Starting with Lucene 1.9 an additional (optional) parameter can specify the required similarity. The value is between 0 and 1, with a value closer to 1 only terms with a higher similarity will be matched. For example:

roam~0.8
The default that is used if the parameter is not given is 0.5.

Seems to be affecting the score in the backoffice at least - though as unpredictable as ever – umb 15.2.2

karlmacklin · March 7, 2025, 12:58pm

Very interesting results, thank you!
I didn’t know you could supply the tilde char directly in the backoffice, that simplifies testing for me greatly.

Do you know if we are using Lucene 1.9 under the hood in 15.2.2?
I haven’t seen before that the float range is supposedly 0-1 instead of 0-2, which Examine docs claim. More confusion possible there

You have a node there, 1126 “Meetups”.
What happens if your search is meetupzz~0.001? I reckon you still get a match?

I just don’t understand what’s different between our environments. I too have 15.2.2, fresh install.

I have a node called Meetups now for example, and I do this query:

But fuzziness level 2 (or 1 for that matter) renders exact same scoring:

I was under the impression that fuzziness dictates the Levenshtein distance allowed, as in how far off can you misspell it and still get a match?
Right now it’s only acting as a boolean rather than a gradual scale for all my tests.

But mainly, I always get the same score in my results as soon as I get a match, but evidently you can get different scores depending on the fuzziness, as visible in your first and third screenshot for that node 1126.

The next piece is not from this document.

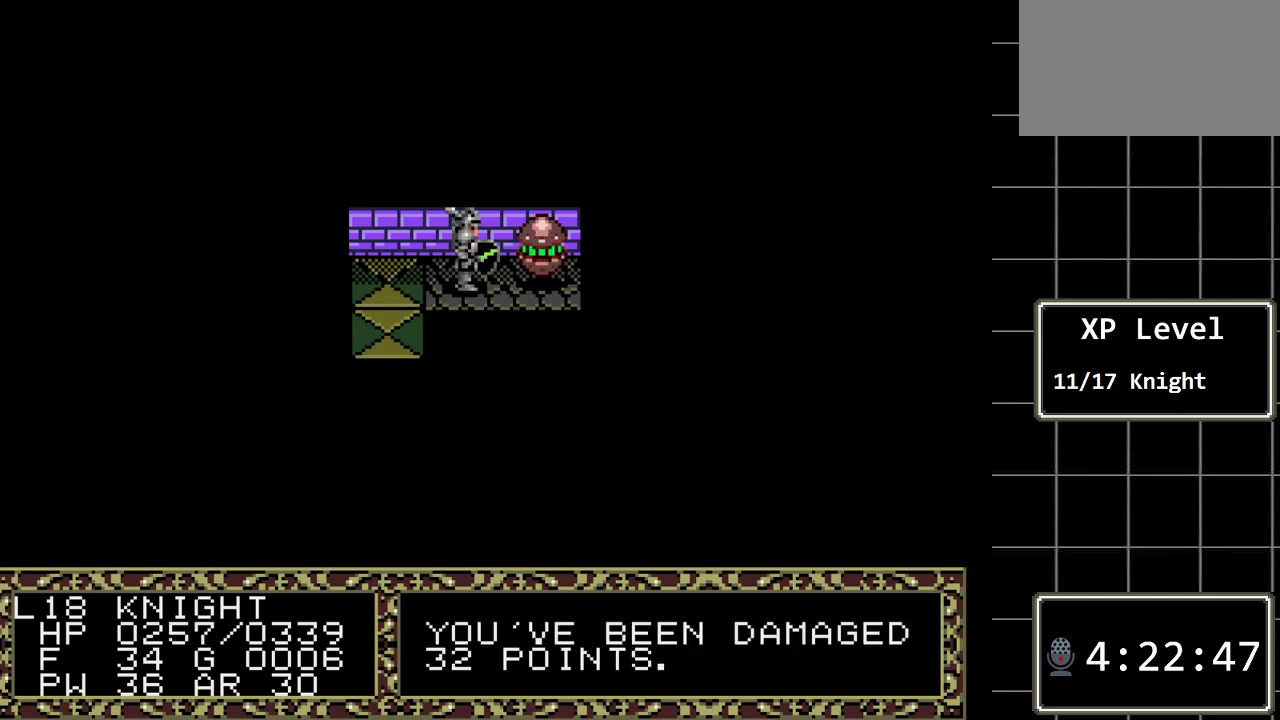
{"buttons": ["DPAD_RIGHT"], "events": [[17, "DPAD_RIGHT", "down"]]}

mistyn8 · March 7, 2025, 1:26pm

If it’s 0-1 in steps of 0.1?? for fuzzy… then your two tests are defaulting to 0.5?? would be a guess
0> (0.1 increments) <1 so 0.1 → 0.9 allowed otherwise it’s 0.5?

lucene.net 4.8.0.0 betas by the looks…

mistyn8 · March 7, 2025, 1:44pm

FuzzyQuery (Lucene 4.8.0 API)

LevenshteinAutomata (Lucene 4.8.0 API)

Maybe you can interogate the Max?

That’s not to say the Examine abstraction doesn’t do something else though, or lucene.net for that matter.

karlmacklin · April 2, 2025, 9:44am

Discobot keeps spamming me to mark a solution here, so I’ll conclude this thread by saying that I believe Fuzzy querying with Examine does not work as Examine explains it.

The float value is probably interpreted as int values, so the levenshtein step is either 0 steps, 1 step or 2 steps.

I cannot successfully recreate expected fuzzy query results locally. Lucene is mysterious and I have hopes with ElasticSearch in the future with expanded search integration capabilities.